**Task**: Each entry must be restated exactly as it appears.

[Transcribed page contents]
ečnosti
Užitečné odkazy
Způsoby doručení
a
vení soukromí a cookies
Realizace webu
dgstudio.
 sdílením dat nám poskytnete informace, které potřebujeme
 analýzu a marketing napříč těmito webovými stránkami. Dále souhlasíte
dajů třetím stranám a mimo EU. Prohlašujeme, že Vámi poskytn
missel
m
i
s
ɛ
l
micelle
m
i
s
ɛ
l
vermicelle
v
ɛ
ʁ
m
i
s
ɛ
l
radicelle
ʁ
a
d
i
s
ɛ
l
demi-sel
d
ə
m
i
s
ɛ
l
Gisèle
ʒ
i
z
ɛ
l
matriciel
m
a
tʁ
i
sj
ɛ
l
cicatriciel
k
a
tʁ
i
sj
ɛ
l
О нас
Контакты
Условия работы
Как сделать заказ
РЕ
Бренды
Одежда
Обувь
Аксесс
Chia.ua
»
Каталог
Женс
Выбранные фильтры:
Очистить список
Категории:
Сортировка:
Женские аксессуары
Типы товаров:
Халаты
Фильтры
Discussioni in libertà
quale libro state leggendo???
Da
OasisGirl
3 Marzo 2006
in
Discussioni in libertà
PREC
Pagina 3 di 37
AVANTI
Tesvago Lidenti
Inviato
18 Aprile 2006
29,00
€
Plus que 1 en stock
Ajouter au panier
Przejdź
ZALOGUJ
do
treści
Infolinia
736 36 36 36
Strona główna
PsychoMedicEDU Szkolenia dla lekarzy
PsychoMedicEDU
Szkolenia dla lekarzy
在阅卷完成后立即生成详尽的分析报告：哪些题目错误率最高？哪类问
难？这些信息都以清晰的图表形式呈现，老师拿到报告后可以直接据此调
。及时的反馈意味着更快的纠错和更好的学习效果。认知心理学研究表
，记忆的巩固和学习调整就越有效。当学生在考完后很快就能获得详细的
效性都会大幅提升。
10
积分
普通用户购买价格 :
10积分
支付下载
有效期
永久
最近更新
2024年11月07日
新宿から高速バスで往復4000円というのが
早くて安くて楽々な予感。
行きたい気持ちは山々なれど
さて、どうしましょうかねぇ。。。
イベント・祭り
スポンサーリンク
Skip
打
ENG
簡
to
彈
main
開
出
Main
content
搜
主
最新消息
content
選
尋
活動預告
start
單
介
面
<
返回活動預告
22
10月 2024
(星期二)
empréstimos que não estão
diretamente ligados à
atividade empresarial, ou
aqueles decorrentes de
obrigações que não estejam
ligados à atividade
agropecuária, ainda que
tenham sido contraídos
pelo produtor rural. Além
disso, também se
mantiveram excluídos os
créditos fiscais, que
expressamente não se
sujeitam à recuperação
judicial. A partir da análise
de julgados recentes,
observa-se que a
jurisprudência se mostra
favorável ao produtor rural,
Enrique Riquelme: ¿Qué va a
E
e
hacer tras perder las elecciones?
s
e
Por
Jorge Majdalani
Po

**Exercise response**:
ečnosti
Užitečné odkazy
Způsoby doručení
a
vení soukromí a cookies
Realizace webu
dgstudio.
 sdílením dat nám poskytnete informace, které potřebujeme
 analýzu a marketing napříč těmito webovými stránkami. Dále souhlasíte
dajů třetím stranám a mimo EU. Prohlašujeme, že Vámi poskytn
missel
m
i
s
ɛ
l
micelle
m
i
s
ɛ
l
vermicelle
v
ɛ
ʁ
m
i
s
ɛ
l
radicelle
ʁ
a
d
i
s
ɛ
l
demi-sel
d
ə
m
i
s
ɛ
l
Gisèle
ʒ
i
z
ɛ
l
matriciel
m
a
tʁ
i
sj
ɛ
l
cicatriciel
k
a
tʁ
i
sj
ɛ
l
О нас
Контакты
Условия работы
Как сделать заказ
РЕ
Бренды
Одежда
Обувь
Аксесс
Chia.ua
»
Каталог
Женс
Выбранные фильтры:
Очистить список
Категории:
Сортировка:
Женские аксессуары
Типы товаров:
Халаты
Фильтры
Discussioni in libertà
quale libro state leggendo???
Da
OasisGirl
3 Marzo 2006
in
Discussioni in libertà
PREC
Pagina 3 di 37
AVANTI
Tesvago Lidenti
Inviato
18 Aprile 2006
29,00
€
Plus que 1 en stock
Ajouter au panier
Przejdź
ZALOGUJ
do
treści
Infolinia
736 36 36 36
Strona główna
PsychoMedicEDU Szkolenia dla lekarzy
PsychoMedicEDU
Szkolenia dla lekarzy
在阅卷完成后立即生成详尽的分析报告：哪些题目错误率最高？哪类问
难？这些信息都以清晰的图表形式呈现，老师拿到报告后可以直接据此调
。及时的反馈意味着更快的纠错和更好的学习效果。认知心理学研究表
，记忆的巩固和学习调整就越有效。当学生在考完后很快就能获得详细的
效性都会大幅提升。
10
积分
普通用户购买价格 :
10积分
支付下载
有效期
永久
最近更新
2024年11月07日
新宿から高速バスで往復4000円というのが
早くて安くて楽々な予感。
行きたい気持ちは山々なれど
さて、どうしましょうかねぇ。。。
イベント・祭り
スポンサーリンク
Skip
打
ENG
簡
to
彈
main
開
出
Main
content
搜
主
最新消息
content
選
尋
活動預告
start
單
介
面
<
返回活動預告
22
10月 2024
(星期二)
empréstimos que não estão
diretamente ligados à
atividade empresarial, ou
aqueles decorrentes de
obrigações que não estejam
ligados à atividade
agropecuária, ainda que
tenham sido contraídos
pelo produtor rural. Além
disso, também se
mantiveram excluídos os
créditos fiscais, que
expressamente não se
sujeitam à recuperação
judicial. A partir da análise
de julgados recentes,
observa-se que a
jurisprudência se mostra
favorável ao produtor rural,
Enrique Riquelme: ¿Qué va a
E
e
hacer tras perder las elecciones?
s
e
Por
Jorge Majdalani
Po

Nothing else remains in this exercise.